Instructions to follow — Can you return, unchanged, the stretch of lines from the one containing "幽灵行动未来战士发布会实机演示.mp4" through the one containing "发表于 2024-6-8 16:46"?

Task inputs —

BEGIN

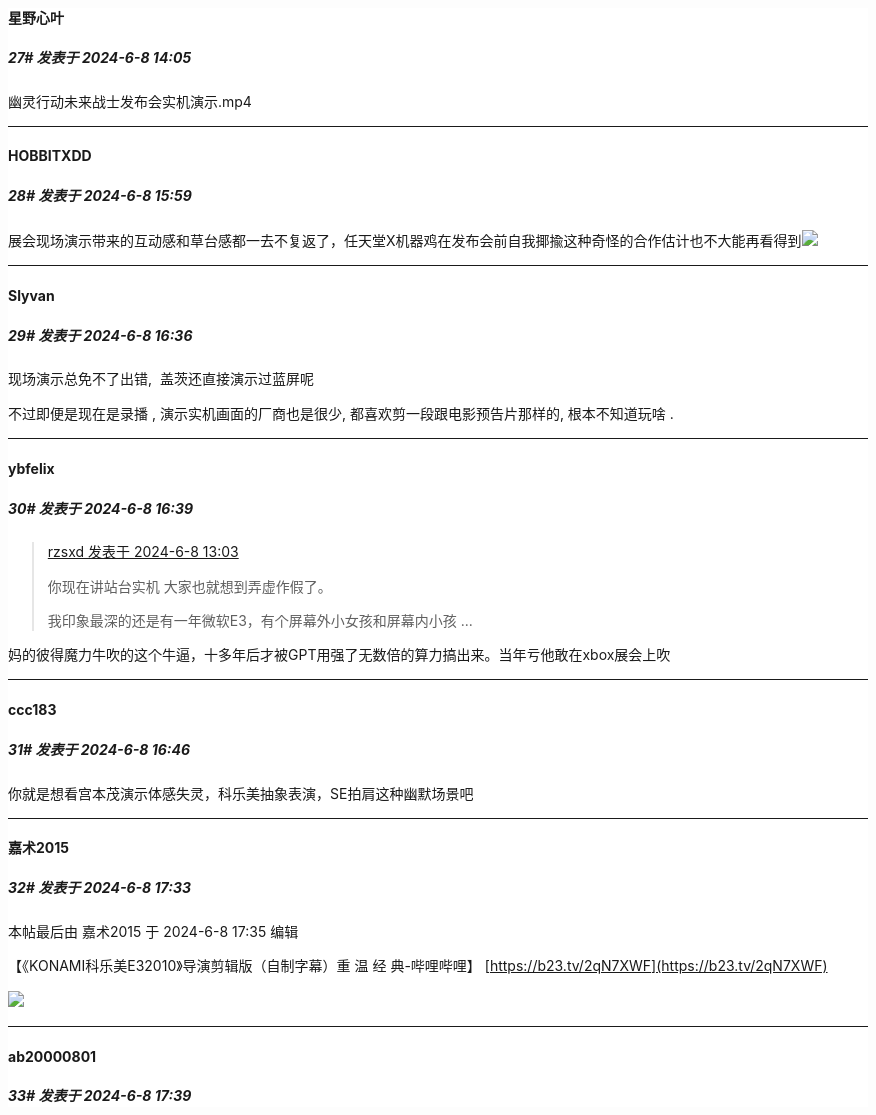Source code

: ####  星野心叶  
##### 27#       发表于 2024-6-8 14:05

幽灵行动未来战士发布会实机演示.mp4

*****

####  HOBBITXDD  
##### 28#       发表于 2024-6-8 15:59

展会现场演示带来的互动感和草台感都一去不复返了，任天堂X机器鸡在发布会前自我揶揄这种奇怪的合作估计也不大能再看得到<img src="https://static.saraba1st.com/image/smiley/face2017/125.png" referrerpolicy="no-referrer">

*****

####  Slyvan  
##### 29#       发表于 2024-6-8 16:36

现场演示总免不了出错,  盖茨还直接演示过蓝屏呢

不过即便是现在是录播 , 演示实机画面的厂商也是很少, 都喜欢剪一段跟电影预告片那样的, 根本不知道玩啥 .

*****

####  ybfelix  
##### 30#       发表于 2024-6-8 16:39

<blockquote><a href="httphttps://bbs.saraba1st.com/2b/forum.php?mod=redirect&amp;goto=findpost&amp;pid=65154212&amp;ptid=2186686" target="_blank">rzsxd 发表于 2024-6-8 13:03</a>

你现在讲站台实机 大家也就想到弄虚作假了。

我印象最深的还是有一年微软E3，有个屏幕外小女孩和屏幕内小孩 ...</blockquote>
妈的彼得魔力牛吹的这个牛逼，十多年后才被GPT用强了无数倍的算力搞出来。当年亏他敢在xbox展会上吹

*****

####  ccc183  
##### 31#       发表于 2024-6-8 16:46

你就是想看宫本茂演示体感失灵，科乐美抽象表演，SE拍肩这种幽默场景吧

*****

####  嘉术2015  
##### 32#       发表于 2024-6-8 17:33

 本帖最后由 嘉术2015 于 2024-6-8 17:35 编辑 

【《KONAMI科乐美E32010》导演剪辑版（自制字幕）重 温 经 典-哔哩哔哩】 [https://b23.tv/2qN7XWF](https://b23.tv/2qN7XWF)

<img src="https://static.saraba1st.com/image/smiley/carton2017/003.png" referrerpolicy="no-referrer">

*****

####  ab20000801  
##### 33#       发表于 2024-6-8 17:39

END

Response —
幽灵行动未来战士发布会实机演示.mp4

*****

####  HOBBITXDD  
##### 28#       发表于 2024-6-8 15:59

展会现场演示带来的互动感和草台感都一去不复返了，任天堂X机器鸡在发布会前自我揶揄这种奇怪的合作估计也不大能再看得到<img src="https://static.saraba1st.com/image/smiley/face2017/125.png" referrerpolicy="no-referrer">

*****

####  Slyvan  
##### 29#       发表于 2024-6-8 16:36

现场演示总免不了出错,  盖茨还直接演示过蓝屏呢

不过即便是现在是录播 , 演示实机画面的厂商也是很少, 都喜欢剪一段跟电影预告片那样的, 根本不知道玩啥 .

*****

####  ybfelix  
##### 30#       发表于 2024-6-8 16:39

<blockquote><a href="httphttps://bbs.saraba1st.com/2b/forum.php?mod=redirect&amp;goto=findpost&amp;pid=65154212&amp;ptid=2186686" target="_blank">rzsxd 发表于 2024-6-8 13:03</a>

你现在讲站台实机 大家也就想到弄虚作假了。

我印象最深的还是有一年微软E3，有个屏幕外小女孩和屏幕内小孩 ...</blockquote>
妈的彼得魔力牛吹的这个牛逼，十多年后才被GPT用强了无数倍的算力搞出来。当年亏他敢在xbox展会上吹

*****

####  ccc183  
##### 31#       发表于 2024-6-8 16:46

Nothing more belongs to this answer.